American photographer, author, and photography educator

Tony Northrup (born January 3, 1974) is an American author, photographer, and photography educator. His work has included books about Microsoft Windows and digital photography, as well as the Tony & Chelsea Northrup YouTube channel. He has also worked in commercial stock photography.

== Career ==

In 2000, while working in web hosting for Genuity and writing technical books, Northrup won the “Sexiest Geek Alive” contest organized by the technology website Geek & Guru. Following the contest he made appearances on several TV shows, including To Tell The Truth. By 2013, he had written more than 20 books about Windows system administration and software development, including several training books published by Microsoft Press.

Northrup and photographer Chelsea Northrup were married and worked together in stock photography and photography education. They alternated as both photographers and models, producing images for licensing through stock agencies.

Dataset records:
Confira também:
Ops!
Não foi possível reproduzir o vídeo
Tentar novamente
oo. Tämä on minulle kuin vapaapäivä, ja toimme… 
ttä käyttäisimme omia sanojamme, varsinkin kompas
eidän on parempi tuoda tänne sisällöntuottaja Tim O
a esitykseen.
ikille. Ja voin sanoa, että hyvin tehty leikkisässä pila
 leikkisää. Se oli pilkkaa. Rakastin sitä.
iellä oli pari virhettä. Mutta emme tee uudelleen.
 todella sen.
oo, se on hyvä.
* * *
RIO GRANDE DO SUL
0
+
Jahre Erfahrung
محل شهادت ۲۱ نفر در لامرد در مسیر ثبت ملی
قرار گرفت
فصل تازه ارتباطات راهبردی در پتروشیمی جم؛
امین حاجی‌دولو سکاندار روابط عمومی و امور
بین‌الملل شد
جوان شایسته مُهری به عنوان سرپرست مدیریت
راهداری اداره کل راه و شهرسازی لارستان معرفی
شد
...
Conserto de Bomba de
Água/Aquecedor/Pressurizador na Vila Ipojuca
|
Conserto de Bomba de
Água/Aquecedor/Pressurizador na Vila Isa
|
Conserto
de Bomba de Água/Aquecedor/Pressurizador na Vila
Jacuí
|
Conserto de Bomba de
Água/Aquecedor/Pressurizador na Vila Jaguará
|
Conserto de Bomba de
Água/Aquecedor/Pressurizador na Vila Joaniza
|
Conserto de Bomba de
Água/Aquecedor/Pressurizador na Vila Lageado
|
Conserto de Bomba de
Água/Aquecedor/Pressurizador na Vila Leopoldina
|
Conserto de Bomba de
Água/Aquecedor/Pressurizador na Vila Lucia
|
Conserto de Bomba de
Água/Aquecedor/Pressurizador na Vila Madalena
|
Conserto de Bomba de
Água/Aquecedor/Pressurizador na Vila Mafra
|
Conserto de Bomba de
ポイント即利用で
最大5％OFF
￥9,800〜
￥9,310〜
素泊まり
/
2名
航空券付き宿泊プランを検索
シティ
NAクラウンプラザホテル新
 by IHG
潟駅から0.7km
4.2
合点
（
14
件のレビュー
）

Complete the following:
1. What does the Tony Northrup article say, starting with "Tony Northrup (born" and going on through "by Microsoft Press.", once "Genuity" is replaced with "a hosting firm"?
2. Can you continue the Tony Northrup article from the point where it stops?

Response list:
1.
Tony Northrup (born January 3, 1974) is an American author, photographer, and photography educator. His work has included books about Microsoft Windows and digital photography, as well as the Tony & Chelsea Northrup YouTube channel. He has also worked in commercial stock photography.

== Career ==

In 2000, while working in web hosting for a hosting firm and writing technical books, Northrup won the “Sexiest Geek Alive” contest organized by the technology website Geek & Guru. Following the contest he made appearances on several TV shows, including To Tell The Truth. By 2013, he had written more than 20 books about Windows system administration and software development, including several training books published by Microsoft Press.

2.
Tony and Chelsea also wrote the photography guide Stunning Digital Photography, which paired written instruction with online videos. They began publishing free supplemental tutorials on YouTube in 2012 and subsequently expanded the channel with regular photography tutorials, equipment reviews, and industry news. In 2016, PetaPixel included the channel in its list of photography channels to follow and described it as one of YouTube's fastest-growing photography channels.

In 2024, The Wall Street Journal reported that Northrup was concentrating on the YouTube channel and his educational photography-book business as changes in the stock-photography market reduced opportunities for photographers.